**Exercise requirements:** Change every "latitude" in the data below to "lat" and write all the lines out again with nothing else altered. Leave the pictures out.

**Extracted information:**

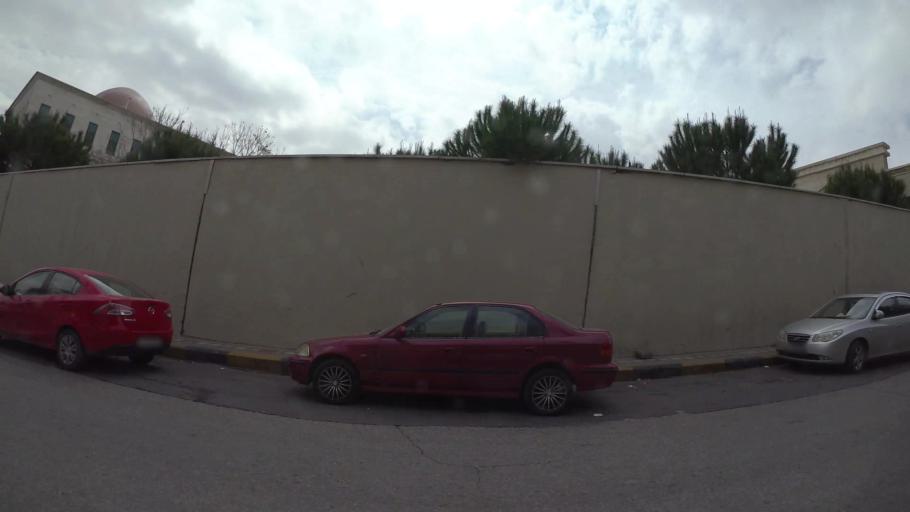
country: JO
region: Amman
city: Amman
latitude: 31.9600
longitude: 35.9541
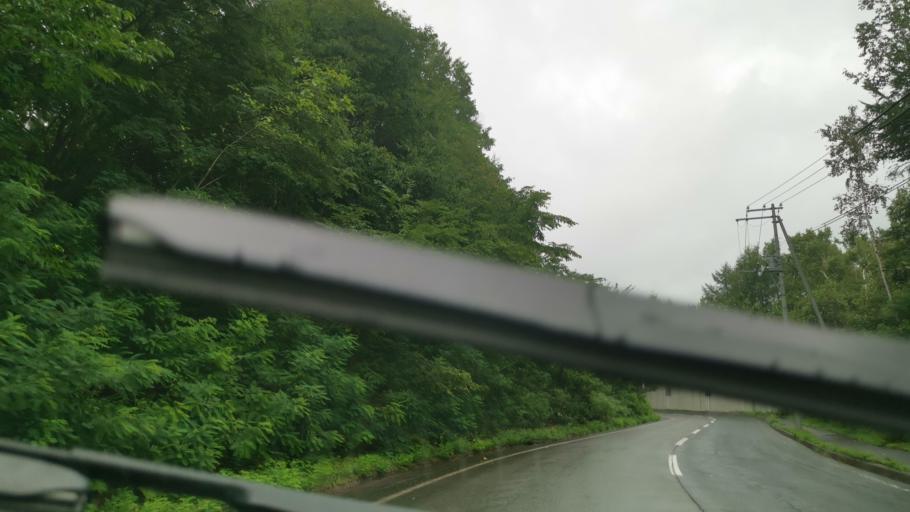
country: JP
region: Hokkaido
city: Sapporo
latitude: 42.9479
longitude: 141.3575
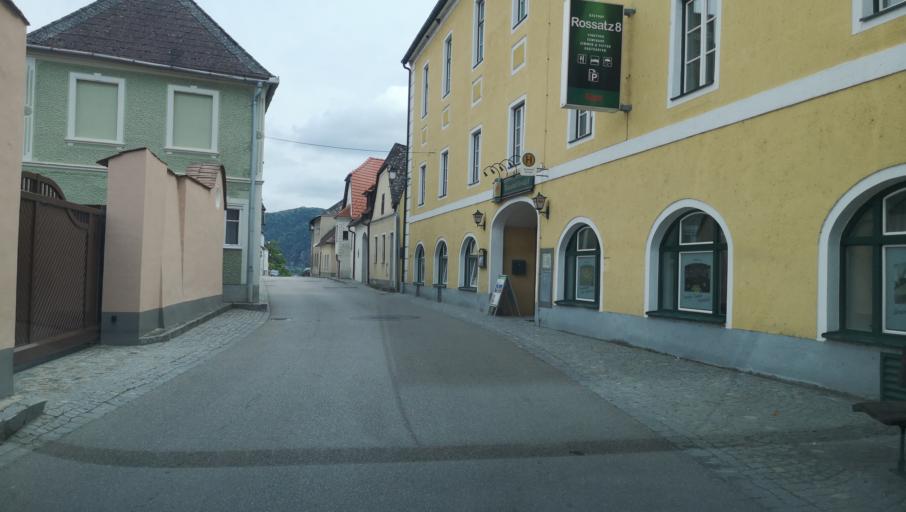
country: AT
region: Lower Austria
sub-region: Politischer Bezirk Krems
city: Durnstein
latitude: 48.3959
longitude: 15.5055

**Complete output:**
country: JO
region: Amman
city: Amman
lat: 31.9600
longitude: 35.9541
country: JP
region: Hokkaido
city: Sapporo
lat: 42.9479
longitude: 141.3575
country: AT
region: Lower Austria
sub-region: Politischer Bezirk Krems
city: Durnstein
lat: 48.3959
longitude: 15.5055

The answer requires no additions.